Pose landmark coordinates:
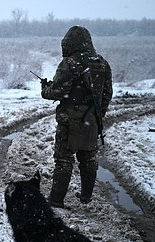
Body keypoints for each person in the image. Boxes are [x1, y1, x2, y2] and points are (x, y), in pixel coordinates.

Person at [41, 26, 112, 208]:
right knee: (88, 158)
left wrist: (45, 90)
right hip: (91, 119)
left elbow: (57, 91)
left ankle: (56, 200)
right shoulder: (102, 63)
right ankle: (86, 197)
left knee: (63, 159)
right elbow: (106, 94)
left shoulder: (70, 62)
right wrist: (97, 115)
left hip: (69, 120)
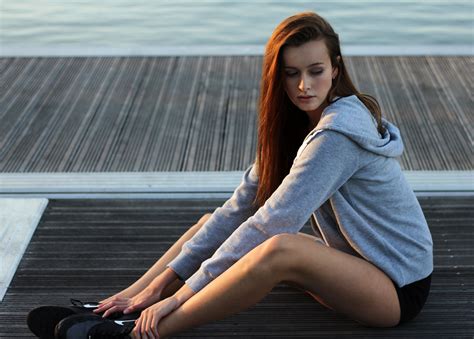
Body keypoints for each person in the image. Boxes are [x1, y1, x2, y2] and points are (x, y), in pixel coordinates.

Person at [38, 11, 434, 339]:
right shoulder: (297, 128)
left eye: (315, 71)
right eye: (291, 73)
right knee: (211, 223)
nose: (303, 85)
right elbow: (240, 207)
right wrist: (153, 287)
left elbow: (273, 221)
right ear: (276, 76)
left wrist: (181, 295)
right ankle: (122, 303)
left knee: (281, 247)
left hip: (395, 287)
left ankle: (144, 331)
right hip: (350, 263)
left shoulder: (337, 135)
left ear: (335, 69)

== What you are asked to do ==
Lines that hold "ankle" are the ones to copy, so pick each out from the data.

== Reply to the task ==
left ankle: (56, 200)
right ankle: (86, 197)
right ankle: (122, 303)
left ankle: (144, 331)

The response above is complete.